Мун быстро потушил свет и спрятался за штору.

— Мисс Гвендолин! — тихо позвал майор Мэлбрич. — Пора лететь в Малагу. Журналисты уже дожидаются вас. Мы приготовили вам отдельную палату в американском госпитале. Сделайте вид, что вы слишком слабы, чтобы отвечать на вопросы, ответы я беру на себя… И зарубите себе на носу: если вы проболтаетесь, мы ознакомим представителей прессы с вашей уголовной деятельностью. Так что в ваших же интересах молчать.

Мун, выступив из-за занавески, быстро зажег торшер.

— Ну уж мне вы ничем не заткнете рот. Может быть, вы, мастер секретов, откроете наконец истину, которую утаили, чтобы заставить мисс Гвендолин сыграть свою роль? Скажите же ей, что ее мать и брат отправились в вашем присутствии вовсе не домой, а на тот свет. И заодно расскажите, почему вы уверяли падре Антонио, что они уже скончались, когда оба были еще живы? Не потому ли, что во время предсмертного причащения он мог узнать от Шриверов тайну их гибели?

Майор Мэлбрич, то ли потрясенный самим фактом внезапного появления Муна, то ли этим шквалом каверзных вопросов, словно потерял дар речи. За него говорило лишь лицо, вмиг сменившее свою окраску кирпичного загара на темно-багровую. Молчала и Гвендолин.
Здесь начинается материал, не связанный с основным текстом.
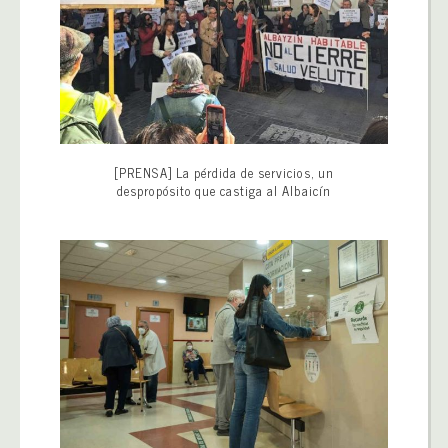
[PRENSA] La pérdida de servicios, un
despropósito que castiga al Albaicín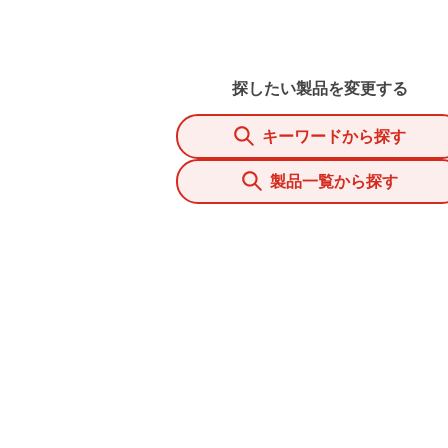
探したい製品を変更する
キーワードから探す
製品一覧から探す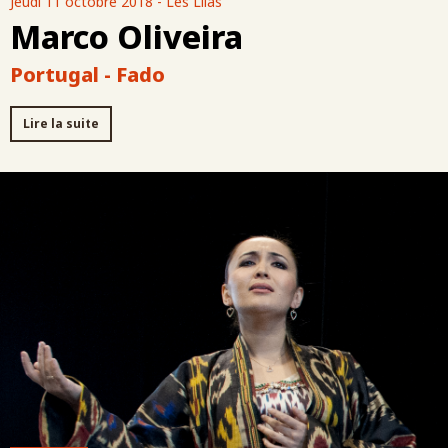
Jeudi 11 octobre 2018 - Les Lilas
Marco Oliveira
Portugal - Fado
Lire la suite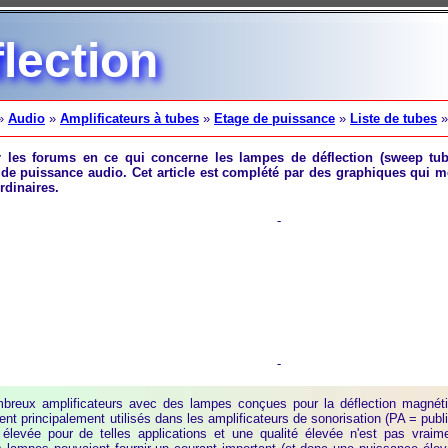
lection
»
Audio
»
Amplificateurs à tubes
»
Etage de puissance
»
Liste de tubes
r les forums en ce qui concerne les lampes de déflection (sweep tube
de puissance audio. Cet article est complété par des graphiques qui m
rdinaires.
-
-
breux amplificateurs avec des lampes conçues pour la déflection magnéti
ent principalement utilisés dans les amplificateurs de sonorisation (PA = publ
 élevée pour de telles applications et une qualité élevée n'est pas vrai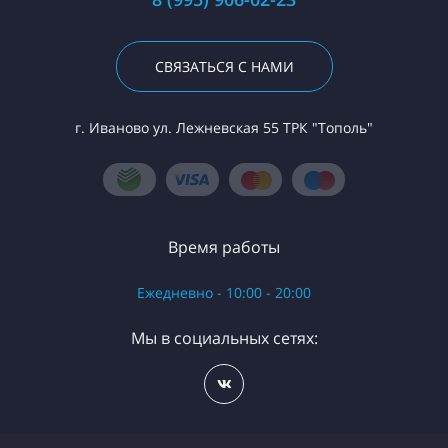
СВЯЗАТЬСЯ С НАМИ
г. Иваново ул. Лежневская 55 ТРК "Тополь"
Время работы
Ежедневно - 10:00 - 20:00
Мы в социальных сетях: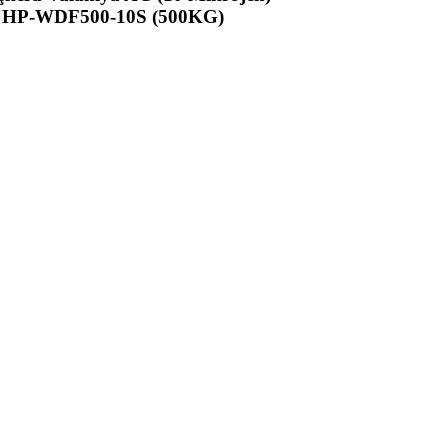
HP-WDF500-10S (500KG)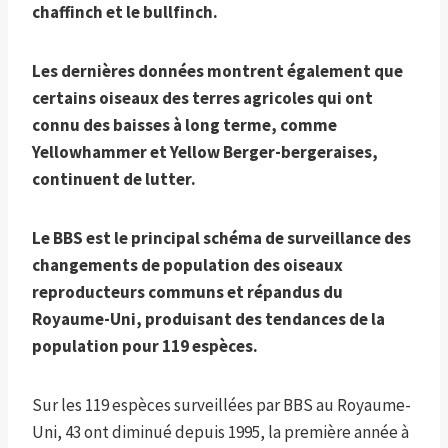
chaffinch et le bullfinch.
Les dernières données montrent également que
certains oiseaux des terres agricoles qui ont
connu des baisses à long terme, comme
Yellowhammer et Yellow Berger-bergeraises,
continuent de lutter.
Le BBS est le principal schéma de surveillance des
changements de population des oiseaux
reproducteurs communs et répandus du
Royaume-Uni, produisant des tendances de la
population pour 119 espèces.
Sur les 119 espèces surveillées par BBS au Royaume-
Uni, 43 ont diminué depuis 1995, la première année à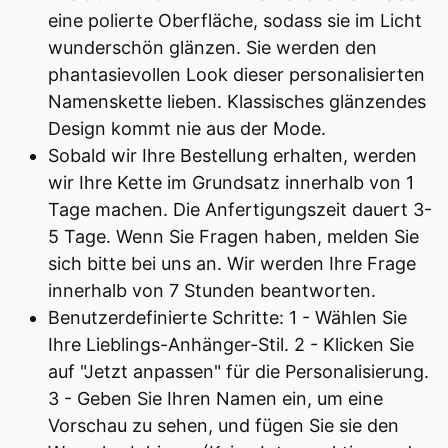
eine polierte Oberfläche, sodass sie im Licht
wunderschön glänzen. Sie werden den
phantasievollen Look dieser personalisierten
Namenskette lieben. Klassisches glänzendes
Design kommt nie aus der Mode.
Sobald wir Ihre Bestellung erhalten, werden
wir Ihre Kette im Grundsatz innerhalb von 1
Tage machen. Die Anfertigungszeit dauert 3-
5 Tage. Wenn Sie Fragen haben, melden Sie
sich bitte bei uns an. Wir werden Ihre Frage
innerhalb von 7 Stunden beantworten.
Benutzerdefinierte Schritte: 1 - Wählen Sie
Ihre Lieblings-Anhänger-Stil. 2 - Klicken Sie
auf "Jetzt anpassen" für die Personalisierung.
3 - Geben Sie Ihren Namen ein, um eine
Vorschau zu sehen, und fügen Sie sie den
Она вся тряслась, в ее еще не просохших от слез глазах появилось полубезумное выражение.

— И не связана ли эта тайна с настойчивостью, с которой вы стремились исключить из района поисков остров Блаженного уединения? — Этот последний вопрос Муна выскочил у него как-то подсознательно, под влиянием туманной интуиции.

Майор сделал резкое движение, его кирпичное лицо стало почти черным. Но это длилось лишь мгновение. Выброшенная рывком рука спокойно поправила пояс, майор медленно поднял ее и пригладил пробор.

— Вы шутник, мистер Мун, — сказал он с усмешкой. — А это еще опаснее, чем быть философом.

И только теперь Гвендолин, бросившись плашмя на кровать, разразилась истошным криком.

— Вызовите врача! — сказал Мун. — А намечавшуюся пресс-конференцию в Малаге придется отложить. До того, как вы найдете другую дублершу — на сей раз на роль Гвендолин Шривер.

Коридор отеля напоминал склад мебели. Все, что было перевезено в замок для достойного оформления дипломатического завтрака и торжественного банкета в честь освобождения Панотароса от радиоактивной опасности, вернулось сюда. Дон Бенитес, тяжело дыша, впихивал в бывшую комнату Гвендолин внушительный диван.

— Где вещи, которые брал маркиз из моего номера? — на ходу бросил Мун.